Atout trèfle

Énième adaptation d’un manga en jeu vidéo, « Black Clover : Quartet Knights » essaie de tirer son épingle du jeu grâce à son mode de combat en ligne. Ce qui, au final, doit être l’un des rares intérêts de cette épopée certes visuellement magnifique, mais ô combien répétitive.

Première déclinaison de l’anime « Black Clover » sur PC et PS4, « Black Clover : Quartet Knights » se devait de mettre la barre très haut, tant dans ses possibilités que dans son interprétation et sa jouabilité. Et il faut bien avouer que le jeu de Bandai Namco tient, au premier abord, toutes ses promesses : une histoire inédite, des graphismes et couleurs qui feraient pâlir les pontes de chez Nintendo (notamment lors des phases de combat, d’une fluidité exemplaire) et, surtout, la possibilité pour les joueurs de s’affronter en ligne ou de coopérer afin de prolonger l’expérience à l’infini. Et heureusement, en fait : car la quête principale d’Asta, Noelle, Yami et Magna est expédiée comme il faut (comptez environ quatre heures pour la finir), laissant chacun sur le carreau. De même, en plus d’une difficulté somme toute relative, les battles se ressemblent les unes les autres, et sans réel enjeu. Tant et si bien que l’on a l’impression de participer à la conception d’un épisode de la saga, ce qui est quelque peu frustrant.

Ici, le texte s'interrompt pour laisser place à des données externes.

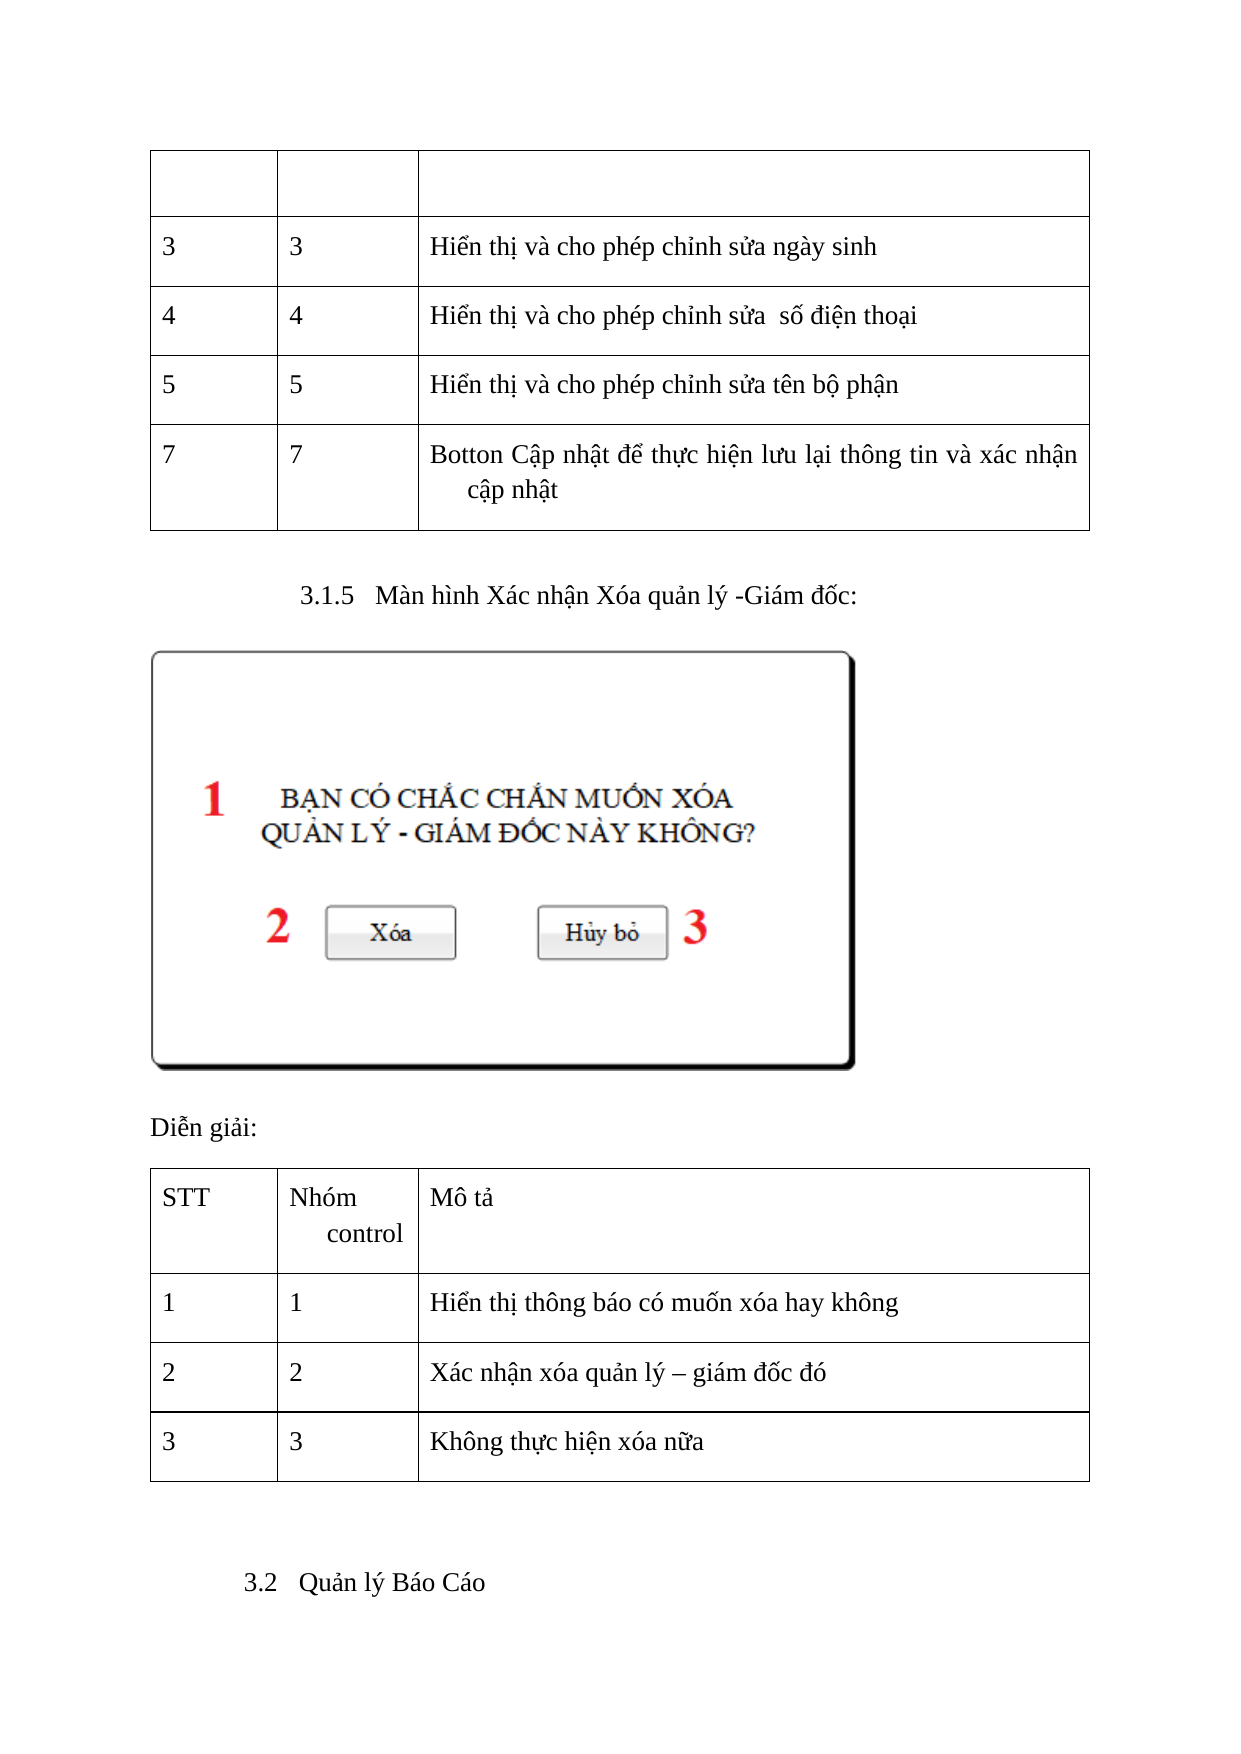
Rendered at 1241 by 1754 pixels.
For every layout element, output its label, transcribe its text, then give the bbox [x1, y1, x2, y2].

table_cell 1 [278, 1274, 418, 1342]
table_cell 2 [278, 151, 418, 216]
table_cell 7 [278, 425, 418, 529]
table_cell 1 [151, 1274, 277, 1342]
table_cell 5 [278, 356, 418, 424]
table_cell 2 [151, 151, 277, 216]
table_header Nhóm control [278, 1169, 418, 1273]
list Màn hình Xác nhận Xóa quản lý -Giám đốc: [300, 579, 1090, 610]
table_cell Botton Cập nhật để thực hiện lưu lại thông tin và xác nhận cập nhật [419, 425, 1089, 529]
table_cell 3 [151, 217, 277, 286]
table_cell Xác nhận xóa quản lý – giám đốc đó [419, 1343, 1089, 1411]
table_cell 2 [151, 1343, 277, 1411]
table_cell Hiển thị thông báo có muốn xóa hay không [419, 1274, 1089, 1342]
table_header STT [151, 1169, 277, 1273]
table_header Mô tả [419, 1169, 1089, 1273]
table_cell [419, 151, 1089, 216]
list Quản lý Báo Cáo [244, 1566, 1090, 1597]
table_cell 3 [151, 1413, 277, 1481]
table_cell 2 [278, 1343, 418, 1411]
table_cell Hiển thị và cho phép chỉnh sửa số điện thoại [419, 287, 1089, 355]
picture [150, 650, 857, 1071]
table_cell Hiển thị và cho phép chỉnh sửa tên bộ phận [419, 356, 1089, 424]
table_cell 5 [151, 356, 277, 424]
table_cell 3 [278, 217, 418, 286]
list Diễn giải: [150, 1111, 1090, 1142]
table_cell 4 [151, 287, 277, 355]
table_cell 4 [278, 287, 418, 355]
table_cell Không thực hiện xóa nữa [419, 1413, 1089, 1481]
table_cell Hiển thị và cho phép chỉnh sửa ngày sinh [419, 217, 1089, 286]
table_cell 3 [278, 1413, 418, 1481]
table_cell 7 [151, 425, 277, 529]
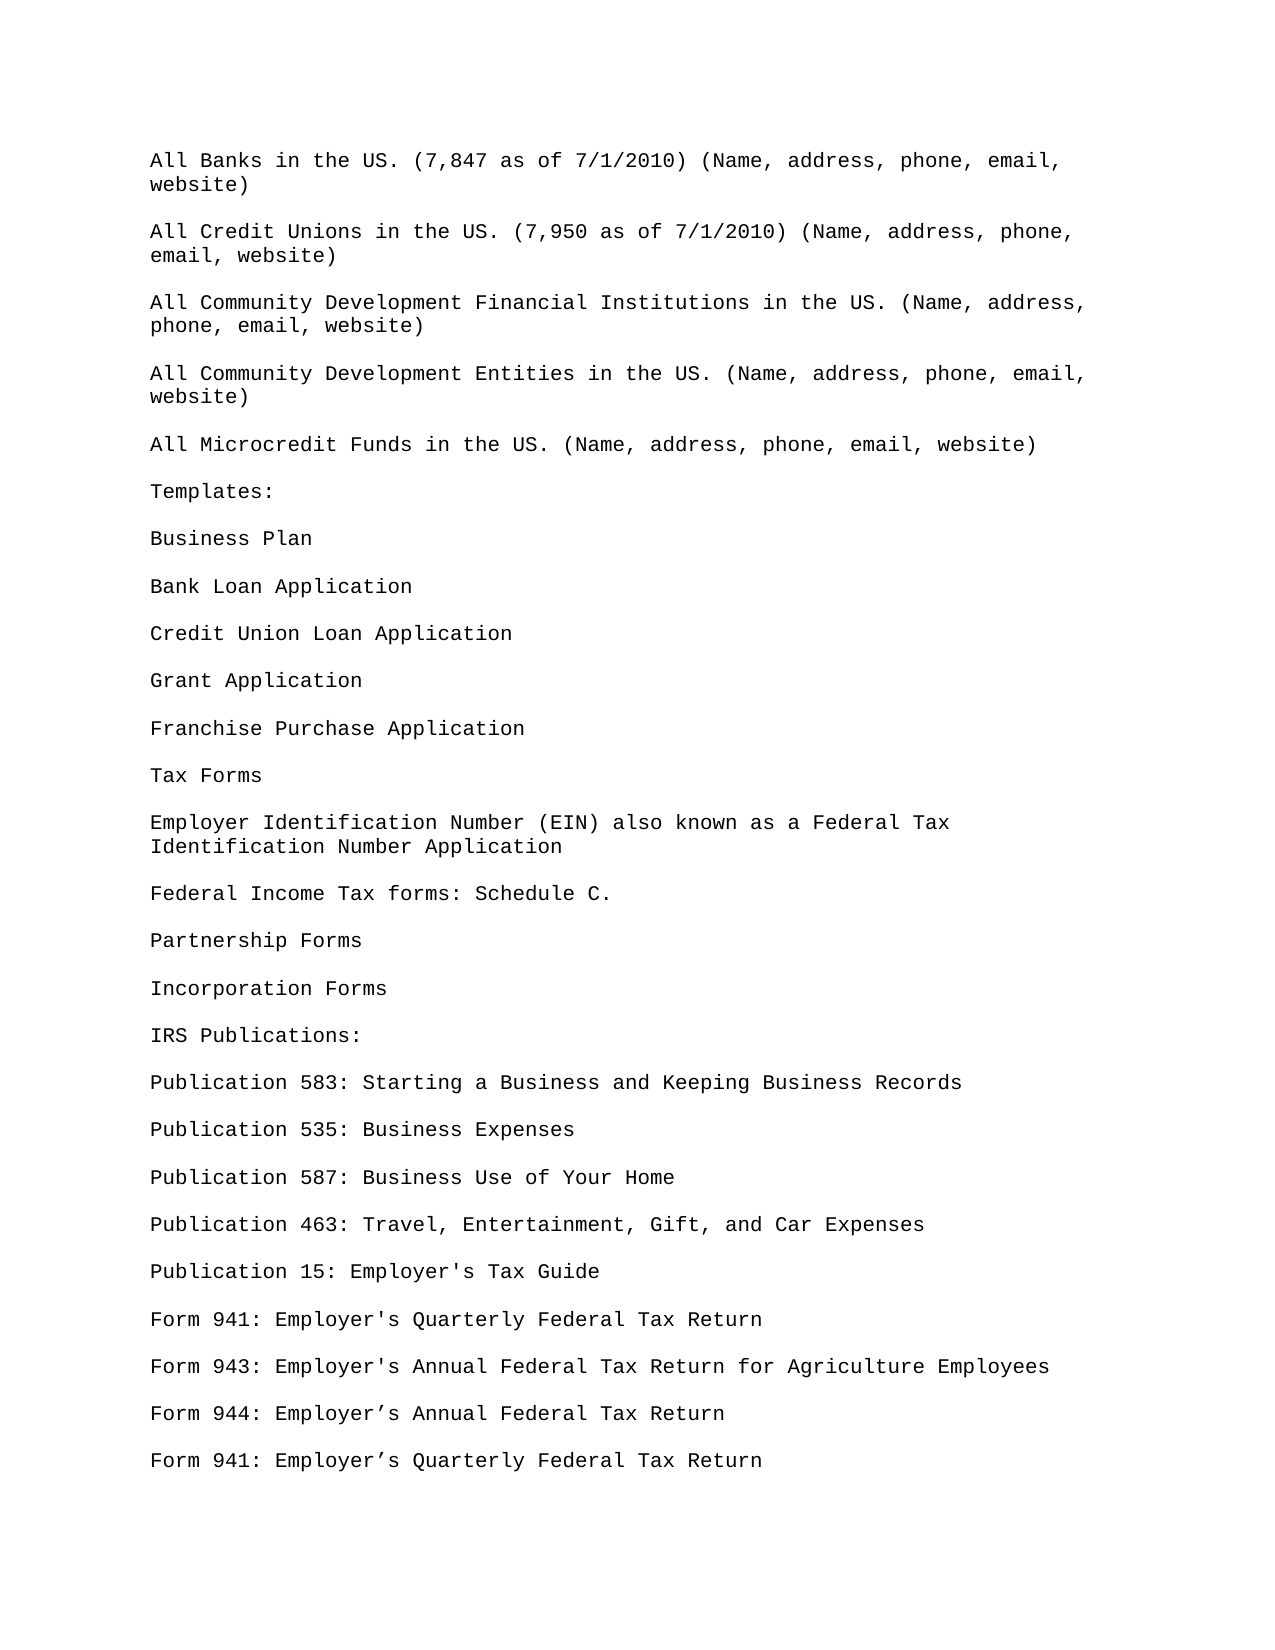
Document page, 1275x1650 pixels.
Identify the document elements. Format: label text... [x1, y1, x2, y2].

text Form 941: Employer's Quarterly Federal Tax Return [150, 1309, 1125, 1332]
text All Community Development Entities in the US. (Name, address, phone, email, website) [150, 363, 1125, 410]
text Form 944: Employer’s Annual Federal Tax Return [150, 1403, 1125, 1427]
text All Banks in the US. (7,847 as of 7/1/2010) (Name, address, phone, email, website) [150, 150, 1125, 197]
text All Community Development Financial Institutions in the US. (Name, address, phone, email, website) [150, 292, 1125, 339]
text IRS Publications: [150, 1025, 1125, 1048]
text Publication 587: Business Use of Your Home [150, 1167, 1125, 1190]
text Publication 583: Starting a Business and Keeping Business Records [150, 1072, 1125, 1096]
text Employer Identification Number (EIN) also known as a Federal Tax Identification Number Application [150, 812, 1125, 859]
text Publication 535: Business Expenses [150, 1119, 1125, 1143]
text Federal Income Tax forms: Schedule C. [150, 883, 1125, 907]
text Form 941: Employer’s Quarterly Federal Tax Return [150, 1451, 1125, 1474]
text Bank Loan Application [150, 576, 1125, 599]
text Publication 15: Employer's Tax Guide [150, 1261, 1125, 1285]
text Incorporation Forms [150, 978, 1125, 1001]
text All Credit Unions in the US. (7,950 as of 7/1/2010) (Name, address, phone, email, website) [150, 221, 1125, 268]
text Templates: [150, 481, 1125, 505]
text Publication 463: Travel, Entertainment, Gift, and Car Expenses [150, 1214, 1125, 1238]
text All Microcredit Funds in the US. (Name, address, phone, email, website) [150, 434, 1125, 457]
text Credit Union Loan Application [150, 623, 1125, 647]
text Tax Forms [150, 765, 1125, 788]
text Grant Application [150, 670, 1125, 694]
text Franchise Purchase Application [150, 717, 1125, 741]
text Business Plan [150, 528, 1125, 552]
text Form 943: Employer's Annual Federal Tax Return for Agriculture Employees [150, 1356, 1125, 1379]
text Partnership Forms [150, 930, 1125, 954]
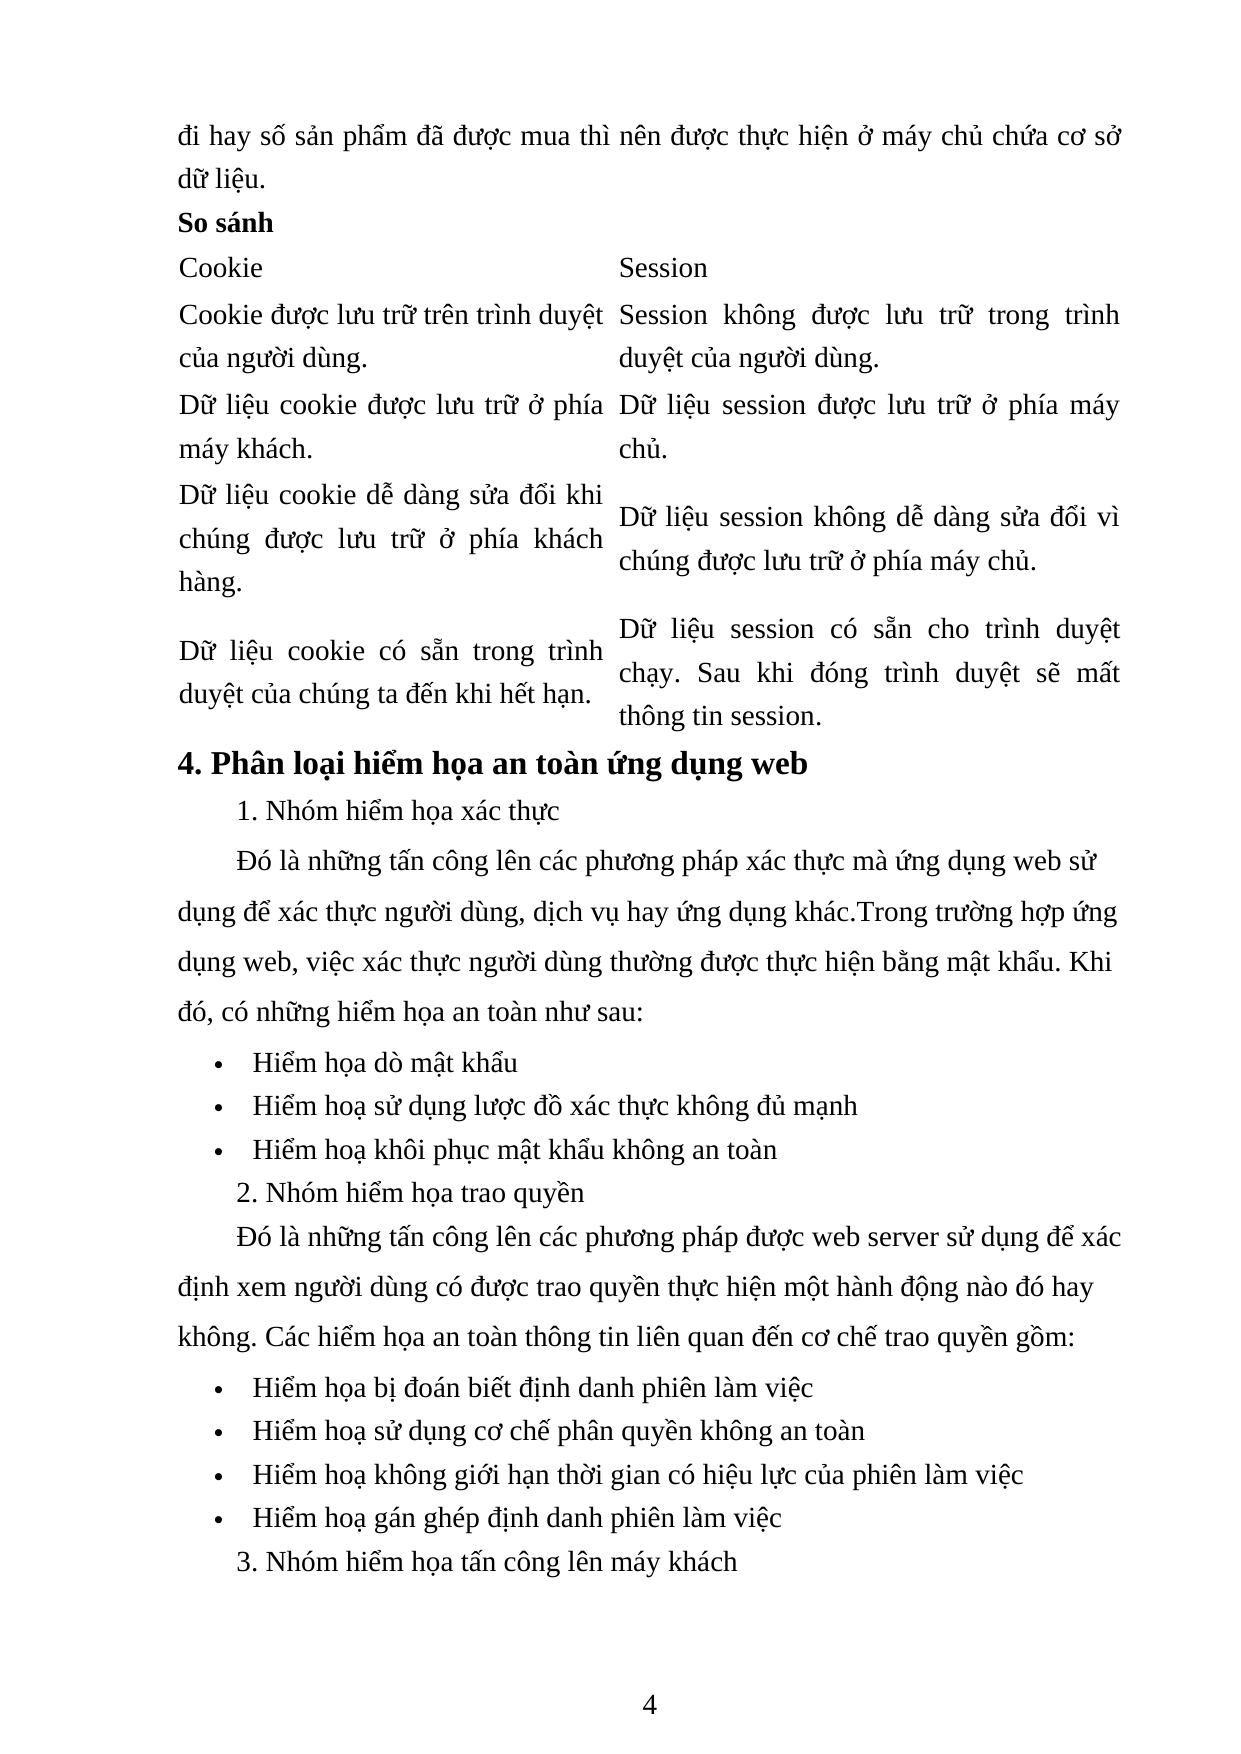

Ceci dit, « Black Clover : Quartet Knights » respecte parfaitement un cahier des charges bien rempli, à savoir : instiller, dans les dérivés vidéoludiques de franchises usées jusqu’à l’os (on parle de « Dragon Ball Z » et de « Naruto » ?) un vent nouveau et une ouverture vers le grand public. Pari réussi : grâce à ses nombreuses possibilités (bien qu’imparfaites), au choix de revivre les épisodes avec un protagoniste différent (chacun ayant sa propre fonction, du guerrier au guérisseur ; de même que l’idée de réitérer l’expérience après le générique final, mais dans la peau de l’un des quatre héros, ceci apportant des réponses aux questions laissées en suspens) et à l’intégration de véritables séquences animées, le spectacle vaut le déplacement et l’investissement, que l’on aime la subtilité ou rentrer dans le tas (on a testé les deux méthodes et chacune fonctionne !). Alors oui, « Black Clover : Quartet Knights » n’est pas LE grand baroud d’honneur que l’on attendait avec impatience pour dépoussiérer les mécanismes usés de ce filon tant prisé de la culture japonaise ; toutefois, il a le mérite de satisfaire tout le monde et d’oser ce que d’autres ont laissé de côté. Rien que pour ça, on aime !

« Black Clover : Quartet Knights », disponible sur PC et PS4 depuis le 14 septembre 2018.